The CBRT managed to surprise the markets yet again and cut its policy by 200bp to 16.00%. Market expectations were quite diverse, ranging from no change to 100bp cut. Our call was a 100bp cut. This followed the unexpected 100bp cut delivered last month. It is interesting to see significant monetary easing in an environment where price pressures are high, annual inflation is on the rise, domestic demand is robust and policy credibility is ailing. It is also interesting to see the CBRT venturing steeper rate cuts when most other central banks in the world, in either EM or DM, are either delivering or preparing to deliver tighter policies. We fear that the decision could strengthen demand-led price pressures, cause fresh cost-led pressures through a weaker lira and create stronger inflation inertia through higher inflation expectations.
Furthermore, such front-loaded easing suggests that bringing down inflation in a rapid way is not a policy priority. As a result, we have made significant upside revisions to our inflation forecasts. We have revised up the end-2021 forecast to 19.9% from 16.7% and revised up the end-2022 forecast more sharply to 16.4% from 14.5%. The revision also incorporates the recent rise in energy prices. Depending on how fast the easing cycle will be, there could be upside risks to these forecasts.
The surprises in the last two MPC decisions have clearly shown the difficulty of making forecasts based on fundamentals or based on policy guidance provided by the CBRT. To repeat, inflationary pressures remain strong and this is at least partly due to robust domestic demand. Furthermore, as evidenced by the continued (and accelerating) worsening in inflation expectations, there is a growing problem with policy credibility. In this environment, the real interest provided by the CBRT is shrinking fast. In fact, ex-post inflation is already in the red and even ex-ante real interest will likely fall below 0% within a couple of months.
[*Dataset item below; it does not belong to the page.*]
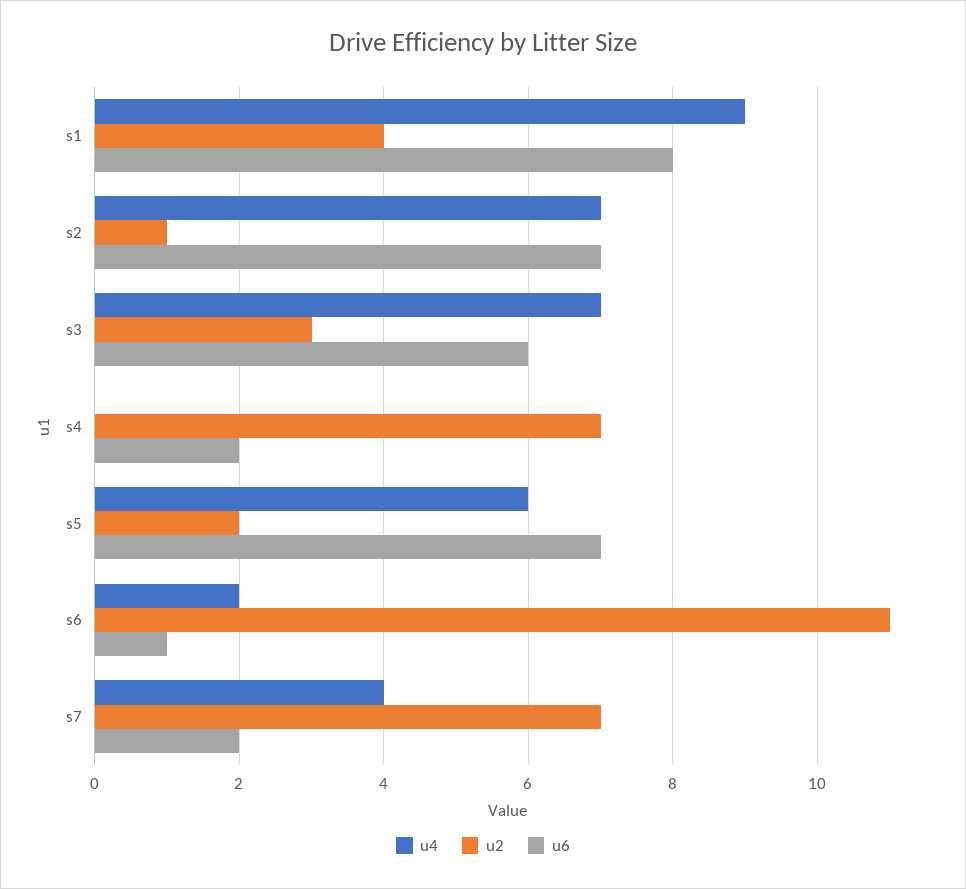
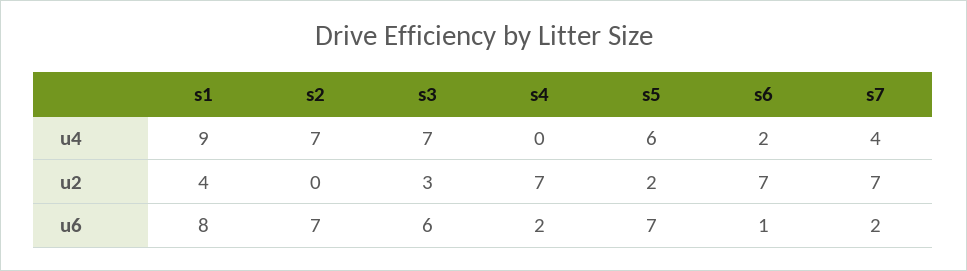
u2, s2: 1 -> 0
u2, s6: 11 -> 7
Despite stubbornly high inflation, the only policy guidance sentence of the interest rate announcement note suggests that further cuts could be in the cards. The CBRT states that “till the end of the year, supply-side transitory factors leave limited room for the downward adjustment to the policy rate.” Furthermore, the CBRT puts the blame of the recent rise in inflation on transitory supply-side factors (especially in food and energy) and notes that the decelerating impact of the monetary tightening on credit and domestic demand is being observed. Against such continued dovishness we expect another 100bp cut in November. We see the cyclical trough of the policy rate at 15%. However, the risks are for a sharper easing and a higher inflation. On the other hand, the aggressively front-loaded easing cycle increases the risk of a further erosion in credibility that could spill into shifts in portfolio preferences of local investors and – mimicking similar examples in the past – result in a reversal of some of the easing delivered.